Using the abstract below, explain why the article says the Church can acknowledge values found in the lives of gays and lesbians. Keep it to one to three sentences.

====== Excerpt

Author(s): VOSMAN, Frans J.H.
Journal: Marriage, Families & Spirituality
Volume: 12    Issue: 1   Date: Autumn 2006   
Pages: 26-38
DOI: 10.2143/INT.12.1.2013502

Abstract :
The moral teaching of the Catholic Church with regard to sexuality contains a theological anthropology that understands the relationship between a man and a woman as complementary, each having a specific diversity and personal originality. Drawing on that anthropology, the Church criticizes the legal recognition of homosexual unions. This article argues that the issue is best framed as a debate between unequals within a democratic society. It also argues that the Church should explain its moral teaching on homosexuality and look for the plausibility of this teaching in the late modern context rather than try to justify the teaching by means of recourse to one of the human sciences, such as psychology. The debate thus remains carefully framed. The article expounds the moral teaching of the Church in order to draw out its wisdom and truth, and proposes the idea that within the moral (and not just the pastoral) practice of the Church it is possible to give recognition to the existence of homosexuals in the public sphere and acknowledge that they contribute to the social good. Values exhibited in the lives of gays and lesbians, such as mutual support, care, and justice, actually contribute to the well-being of society. Within the hierarchy of goods this can be recognized by the Church. What is a good in fact can be acknowledged insofar as it is a good. The article concludes by invoking the concept of the common good: the unfolding of a social good reinforces the good of the whole.

============
====== Source data

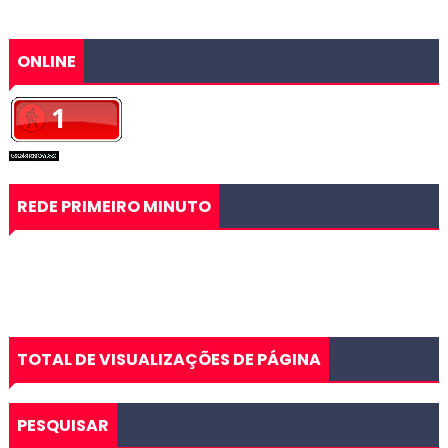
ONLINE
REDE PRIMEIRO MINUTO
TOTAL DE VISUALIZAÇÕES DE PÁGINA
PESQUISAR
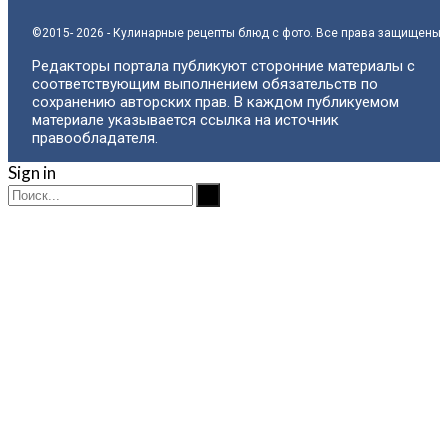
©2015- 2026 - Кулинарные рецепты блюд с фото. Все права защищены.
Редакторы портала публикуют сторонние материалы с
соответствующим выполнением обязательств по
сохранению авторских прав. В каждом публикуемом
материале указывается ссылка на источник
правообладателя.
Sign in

============

◆ Solution for this exercise
Values in their lives, such as mutual support, care, and justice, actually contribute to the well-being of society. Within the hierarchy of goods, the Church can recognize this, because what is a good in fact can be acknowledged insofar as it is a good.